▶ Exercise requirements
Copy out, word for word, the lines of the material from the one containing "state / province: Ohio" through the one containing "locality: New Guinea.", inclusive, and nothing else.
==============================
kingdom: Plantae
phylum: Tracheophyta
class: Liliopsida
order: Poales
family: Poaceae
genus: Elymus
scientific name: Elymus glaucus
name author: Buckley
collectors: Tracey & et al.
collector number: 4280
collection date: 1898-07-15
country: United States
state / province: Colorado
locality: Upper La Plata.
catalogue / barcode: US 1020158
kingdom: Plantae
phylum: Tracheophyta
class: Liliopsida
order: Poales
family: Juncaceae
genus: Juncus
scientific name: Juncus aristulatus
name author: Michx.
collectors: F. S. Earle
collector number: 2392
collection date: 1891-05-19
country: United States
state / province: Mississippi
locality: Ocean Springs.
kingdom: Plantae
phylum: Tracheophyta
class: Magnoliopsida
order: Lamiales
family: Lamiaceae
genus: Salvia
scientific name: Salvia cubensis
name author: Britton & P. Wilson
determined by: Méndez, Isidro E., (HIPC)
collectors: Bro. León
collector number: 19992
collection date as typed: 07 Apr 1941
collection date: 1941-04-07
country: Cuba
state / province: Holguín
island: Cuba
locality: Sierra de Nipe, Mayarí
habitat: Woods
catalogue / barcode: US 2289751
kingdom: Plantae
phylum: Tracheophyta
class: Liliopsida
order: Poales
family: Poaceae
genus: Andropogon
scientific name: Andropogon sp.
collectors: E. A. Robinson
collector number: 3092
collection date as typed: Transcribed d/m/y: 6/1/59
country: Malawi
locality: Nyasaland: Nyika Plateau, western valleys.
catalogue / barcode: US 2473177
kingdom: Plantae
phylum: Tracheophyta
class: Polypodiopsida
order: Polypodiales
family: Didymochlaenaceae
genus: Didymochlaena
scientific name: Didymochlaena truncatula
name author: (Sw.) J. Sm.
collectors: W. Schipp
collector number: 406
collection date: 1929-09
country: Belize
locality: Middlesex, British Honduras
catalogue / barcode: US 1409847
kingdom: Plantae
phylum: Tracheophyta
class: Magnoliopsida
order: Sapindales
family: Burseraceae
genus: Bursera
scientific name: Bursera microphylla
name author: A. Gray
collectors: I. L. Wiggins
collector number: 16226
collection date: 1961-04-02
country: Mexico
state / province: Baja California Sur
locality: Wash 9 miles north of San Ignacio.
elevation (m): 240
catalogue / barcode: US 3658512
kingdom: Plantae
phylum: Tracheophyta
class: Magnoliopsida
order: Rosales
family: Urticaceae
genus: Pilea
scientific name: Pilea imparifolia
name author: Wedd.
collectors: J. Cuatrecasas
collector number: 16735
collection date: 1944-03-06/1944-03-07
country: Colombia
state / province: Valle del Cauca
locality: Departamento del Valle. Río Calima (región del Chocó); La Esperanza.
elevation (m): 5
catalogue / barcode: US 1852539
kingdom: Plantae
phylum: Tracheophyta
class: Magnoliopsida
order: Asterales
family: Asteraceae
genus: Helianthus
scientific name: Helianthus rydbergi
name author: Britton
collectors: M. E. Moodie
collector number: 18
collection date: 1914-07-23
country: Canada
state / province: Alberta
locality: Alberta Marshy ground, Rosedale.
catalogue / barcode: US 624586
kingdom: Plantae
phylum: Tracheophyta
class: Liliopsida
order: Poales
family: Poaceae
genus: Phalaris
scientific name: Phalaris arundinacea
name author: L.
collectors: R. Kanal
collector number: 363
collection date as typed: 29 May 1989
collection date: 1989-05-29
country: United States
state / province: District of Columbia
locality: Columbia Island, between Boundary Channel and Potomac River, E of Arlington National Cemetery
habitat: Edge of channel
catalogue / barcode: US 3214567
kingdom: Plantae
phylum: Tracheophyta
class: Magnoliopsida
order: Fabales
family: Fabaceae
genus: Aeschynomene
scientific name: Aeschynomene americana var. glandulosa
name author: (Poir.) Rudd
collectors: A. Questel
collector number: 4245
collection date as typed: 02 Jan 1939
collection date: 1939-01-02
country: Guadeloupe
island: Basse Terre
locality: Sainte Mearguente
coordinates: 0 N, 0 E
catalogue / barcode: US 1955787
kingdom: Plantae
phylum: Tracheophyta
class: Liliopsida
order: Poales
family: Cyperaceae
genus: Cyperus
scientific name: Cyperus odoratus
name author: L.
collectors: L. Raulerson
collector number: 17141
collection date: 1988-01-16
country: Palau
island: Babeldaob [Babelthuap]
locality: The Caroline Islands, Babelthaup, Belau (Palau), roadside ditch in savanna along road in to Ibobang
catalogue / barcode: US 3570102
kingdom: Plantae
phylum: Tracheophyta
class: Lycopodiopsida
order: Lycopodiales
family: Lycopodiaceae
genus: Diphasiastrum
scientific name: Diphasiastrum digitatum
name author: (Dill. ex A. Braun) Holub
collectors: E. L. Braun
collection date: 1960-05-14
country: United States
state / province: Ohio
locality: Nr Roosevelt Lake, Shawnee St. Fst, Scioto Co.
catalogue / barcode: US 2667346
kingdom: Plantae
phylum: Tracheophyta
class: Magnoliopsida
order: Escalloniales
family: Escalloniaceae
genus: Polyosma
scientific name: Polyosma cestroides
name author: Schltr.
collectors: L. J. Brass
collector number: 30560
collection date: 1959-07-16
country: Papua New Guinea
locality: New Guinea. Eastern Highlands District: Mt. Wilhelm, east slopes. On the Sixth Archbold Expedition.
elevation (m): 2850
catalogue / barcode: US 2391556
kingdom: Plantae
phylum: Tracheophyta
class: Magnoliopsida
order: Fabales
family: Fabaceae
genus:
==============================
▶ Task answer
state / province: Ohio
locality: Nr Roosevelt Lake, Shawnee St. Fst, Scioto Co.
catalogue / barcode: US 2667346
kingdom: Plantae
phylum: Tracheophyta
class: Magnoliopsida
order: Escalloniales
family: Escalloniaceae
genus: Polyosma
scientific name: Polyosma cestroides
name author: Schltr.
collectors: L. J. Brass
collector number: 30560
collection date: 1959-07-16
country: Papua New Guinea
locality: New Guinea. Eastern Highlands District: Mt. Wilhelm, east slopes. On the Sixth Archbold Expedition.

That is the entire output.